Extrait du texte =

-*-*-

Recueil de tombeaux des quatre cimetières de Paris/9


(9ème Livraison.)

DESCRIPTION
DES TOMBEAUX.
Planches 33, 34, 35, 36.

CIMETIÈRE DE MONT-LOUIS.

Planche 33.

TOMBEAU DE MADAME GUYOT.


Ce tombeau est en marbre blanc veiné. Il forme un sarcophage. Il est posé sur un sous-bassement en marbre noir. Trois marches sont pratiquées dans ce sous-bassement du côté de la face principale. Les quatre faces sont un peu taludées. La saillie du couvercle forme une corniche à la capucine. Chaque face latérale est ornée d’un bas-relief de bronze. Le sujet de ces bas-reliefs est très-bien choisi ; le travail en est admirable : les inscriptions des quatre faces sont gravées en lettres d’or.

Madame Guyot est ensevelie sous ce monument, dans une fosse murée, et placée dans un cercueil ou coffre de pierre, lequel est recouvert de terre.

Sur la face opposée on lit cette inscription :


Sous ce marbre repose une épouse chérie.
Chez qui la bonté fut à la sagesse unie.
Elle vécut trop peu ; le sort, le cruel sort,
Sans pitié la poussa sous la faulx de la mort,
Hélas ! dix jours après qu’elle eut donné la vie
À sa fille du nom de Françoise-Eugénie.
Ah ! combien ses attraits lui valurent de fleurs ;
Sur sa tombe, passans, versez, versez des pleurs…


Planche 34.


Cette planche représente la face latérale de droite. Sur celle de gauche, au-dessus du bas-relief, on lit :


L’ange de la mort veille dans cette enceinte,
Mortel respecte le dernier asile de ton semblable.

-*-*-

Données à exploiter =
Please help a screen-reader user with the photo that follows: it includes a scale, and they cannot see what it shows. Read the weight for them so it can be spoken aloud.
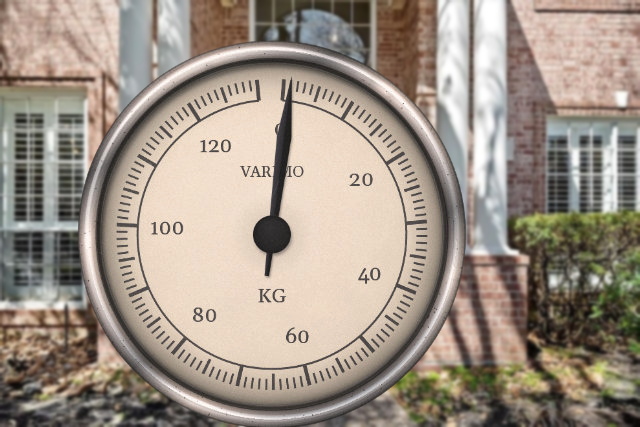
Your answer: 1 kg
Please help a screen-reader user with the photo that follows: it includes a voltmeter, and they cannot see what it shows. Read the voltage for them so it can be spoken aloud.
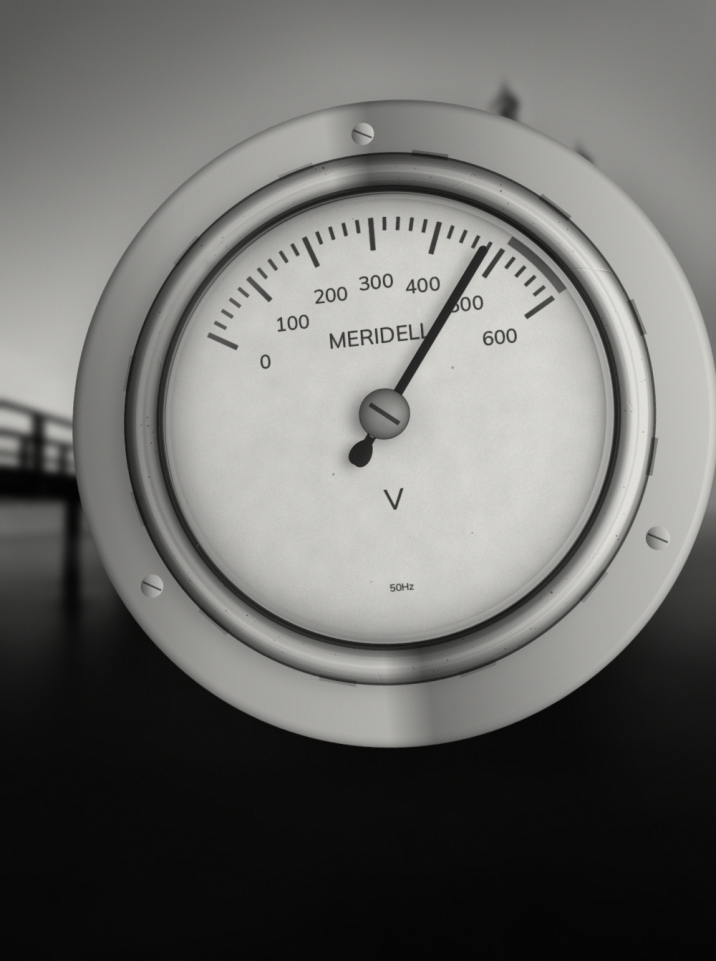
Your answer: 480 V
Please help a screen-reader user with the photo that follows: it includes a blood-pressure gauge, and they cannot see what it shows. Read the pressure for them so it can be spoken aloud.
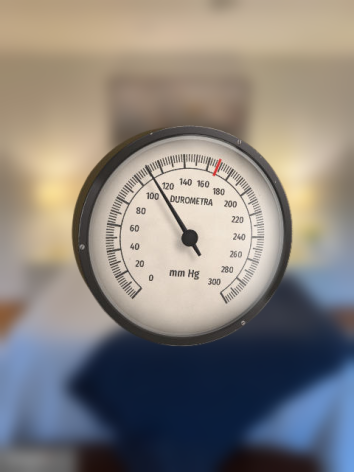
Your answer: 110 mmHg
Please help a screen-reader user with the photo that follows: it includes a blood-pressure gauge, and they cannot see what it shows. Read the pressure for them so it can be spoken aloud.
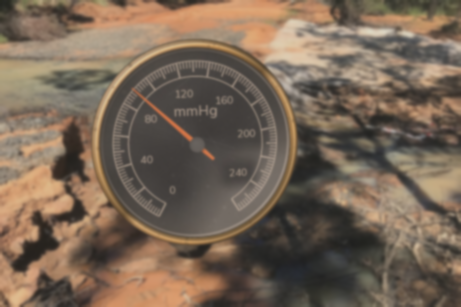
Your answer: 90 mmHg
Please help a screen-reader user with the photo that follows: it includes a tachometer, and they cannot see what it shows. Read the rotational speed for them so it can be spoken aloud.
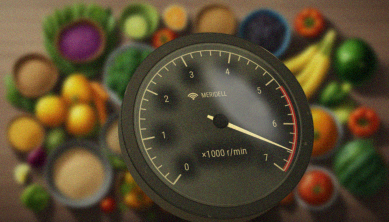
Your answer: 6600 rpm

-*-*-

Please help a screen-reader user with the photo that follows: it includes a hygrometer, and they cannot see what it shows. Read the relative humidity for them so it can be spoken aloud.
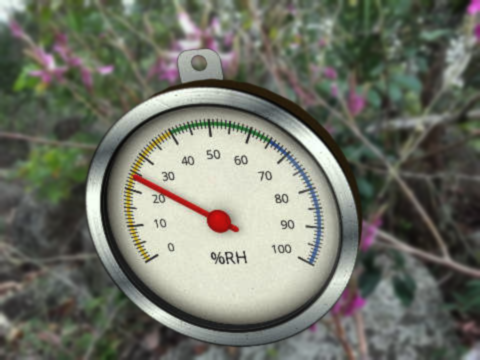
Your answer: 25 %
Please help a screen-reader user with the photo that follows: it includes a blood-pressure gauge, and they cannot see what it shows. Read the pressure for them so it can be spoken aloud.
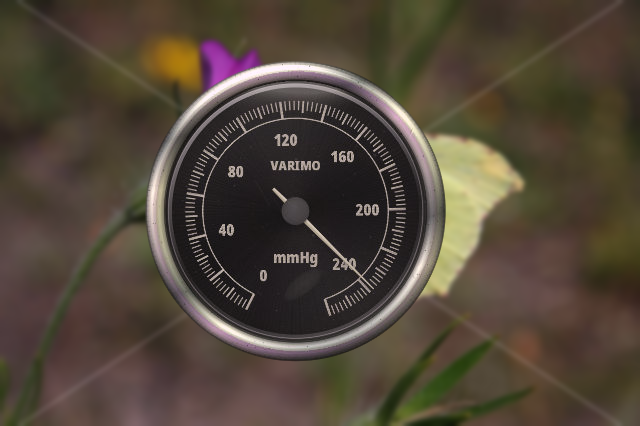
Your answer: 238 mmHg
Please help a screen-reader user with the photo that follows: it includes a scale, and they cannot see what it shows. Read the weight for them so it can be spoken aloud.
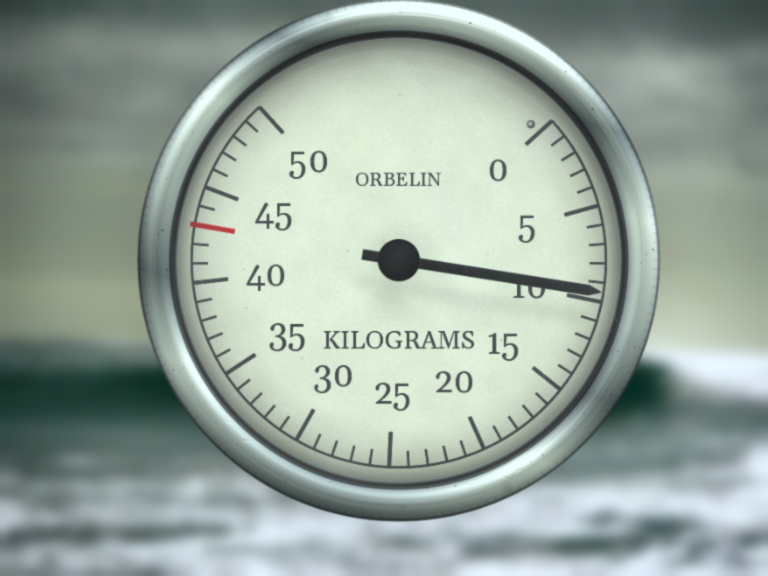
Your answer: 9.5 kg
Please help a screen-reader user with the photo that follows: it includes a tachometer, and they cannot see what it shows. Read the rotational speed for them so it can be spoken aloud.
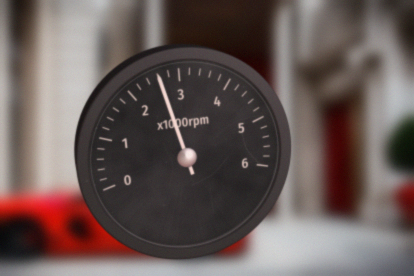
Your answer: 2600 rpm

-*-*-

Consigne 1 = Relevez tous les numéros de planches cités dans la description des tombeaux.
Consigne 2 = Reproduisez à l'identique les entrées, de la ligne contenant « a hygrometer, and » jusqu'à la ligne contenant « Your answer: 9.5 kg » incluse. Omettez les images dans votre réponse.

Réponse rédigée 1 = 33, 34, 35, 36

Réponse rédigée 2 =
Please help a screen-reader user with the photo that follows: it includes a hygrometer, and they cannot see what it shows. Read the relative humidity for them so it can be spoken aloud.
Your answer: 25 %
Please help a screen-reader user with the photo that follows: it includes a blood-pressure gauge, and they cannot see what it shows. Read the pressure for them so it can be spoken aloud.
Your answer: 238 mmHg
Please help a screen-reader user with the photo that follows: it includes a scale, and they cannot see what it shows. Read the weight for them so it can be spoken aloud.
Your answer: 9.5 kg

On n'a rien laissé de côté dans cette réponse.